En matière d’embauche, lorsque l’appartenance à l’un ou l’autre sexe détermine l’exercice d’un emploi ou d’une activité professionnelle, l’offre peut être expressément réservée à une femme ou à un homme.
La protection contre le licenciement suite à une action en justice
Le licenciement est nul lorsqu’il est décidé par l’employeur en raison d’une action en justice engagée contre lui par le salarié concerné, une organisation ou une association le représentant.
Le salarié bénéficie d’un droit à réintégration et est considéré comme n’ayant jamais cessé d’occuper son emploi.
Le salarié peut refuser de reprendre son emploi : le Conseil de prud'hommes lui accorde une indemnité au moins égale aux salaires des 6 derniers mois, en plus de l'indemnité de licenciement conventionnelle ou légale.
Qui peut intervenir en cas de discrimination ?
Les inspecteurs du travail peuvent se faire communiquer tout document ou tout élément d’information, quel qu’en soit le support, utile à la constatation de faits susceptibles de permettre d’établir l’existence ou l’absence d’une méconnaissance des articles du Code du travail ou du Code pénal prohibant les discriminations.

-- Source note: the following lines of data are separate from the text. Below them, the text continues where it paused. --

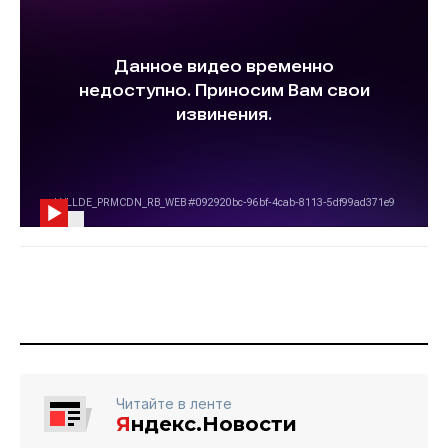
Читайте в ленте
Я
ндекс.Новости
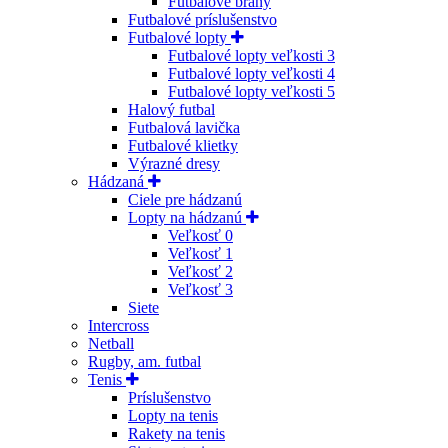
Futbalové brány
Futbalové príslušenstvo
Futbalové lopty
Futbalové lopty veľkosti 3
Futbalové lopty veľkosti 4
Futbalové lopty veľkosti 5
Halový futbal
Futbalová lavička
Futbalové klietky
Výrazné dresy
Hádzaná
Ciele pre hádzanú
Lopty na hádzanú
Veľkosť 0
Veľkosť 1
Veľkosť 2
Veľkosť 3
Siete
Intercross
Netball
Rugby, am. futbal
Tenis
Príslušenstvo
Lopty na tenis
Rakety na tenis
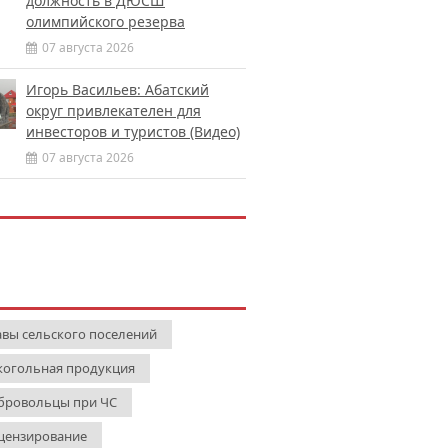
должность в ДЮСШ
олимпийского резерва
07 августа 2026
Игорь Васильев: Абатский
округ привлекателен для
инвесторов и туристов (Видео)
07 августа 2026
авы сельского поселений
когольная продукция
бровольцы при ЧС
цензирование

Les organisations syndicales représentatives au plan national ou dans l’entreprise peuvent exercer en justice toute action relative à des agissements discriminatoires, en faveur d’un salarié de l’entreprise ou d’un candidat à un emploi, à un stage ou une période de formation en entreprise. Le syndicat doit notifier par écrit à l’intéressé son intention d’exercer l’action en justice. Il peut agir sans le mandat de l’intéressé, sous réserve que celui-ci ne s’y oppose pas dans un délai de 15 jours à compter de la date de la notification. L’intéressé est libre d’intervenir à l’instance engagée par le syndicat.
Les associations de lutte contre les discriminations régulièrement constituées depuis au moins 5 ans peuvent exercer en justice toute action relative à des agissements discriminatoires, en faveur d’un salarié de l’entreprise ou d’un candidat à un emploi, à un stage ou une période de formation en entreprise. Dans le cadre de la lutte contre les discriminations liées au handicap, l’action peut également être intentée, sous les mêmes conditions, par les associations œuvrant dans le domaine du handicap.
L’association doit pouvoir justifier d’un accord écrit de l’intéressé. Celui-ci est libre d’intervenir à l’instance engagée par l’association et d’y mettre un terme à tout moment.
Les délégués du personnel disposent d’un droit d’alerte. En cas d’atteinte aux droits des personnes et aux libertés individuelles résultant de mesures discriminatoires en matière d’embauche, de rémunération, de formation, de reclassement, d’affectation, de classification, de qualification, de promotion professionnelle, de mutation, de renouvellement de contrat, de sanction ou de licenciement, ils peuvent saisir l’employeur qui doit procéder sans délai à une enquête et mettre fin à cette situation.
Si l’employeur ne réagit pas à cette alerte, le référé prud’homal peut être saisi par la salarié concerné ou, avec son accord, par les délégués du personnel.
Quels sont les recours spécifiques des victimes et témoins de discriminations au travail ?
Les salariés victimes ou témoins de discriminations disposent d’un recours devant le Conseil de prud'hommes. L’objectif du recours sera de faire annuler la mesure ou la décision fondée sur un motif discriminatoire et demander réparation du préjudice subi. Il appartient à la personne faisant l’objet d’une discrimination de présenter au juge les éléments de fait laissant supposer l’existence d’une telle discrimination, directe ou indirecte. Au vu de ces éléments, l’auteur supposé doit prouver au juge que sa décision est justifiée par des éléments objectifs, étrangers à toute discrimination. Le juge prend une décision après avoir ordonné toutes les mesures d’instructions qu’il estime utiles, en cas de besoin.
Quelles sont les sanctions prévues pour l’auteur de la discrimination ?
La personne reconnue coupable de discrimination encourt une sanction disciplinaire, s’il s’agit d’un salarié de l’entreprise, et des sanctions pénales (trois ans d’emprisonnement et 45 000 euros d’amende). Les personnes morales peuvent aussi être déclarées responsables pénalement d’actes de discriminations, les peines alors encourues sont l’amende et l’interdiction d’activité.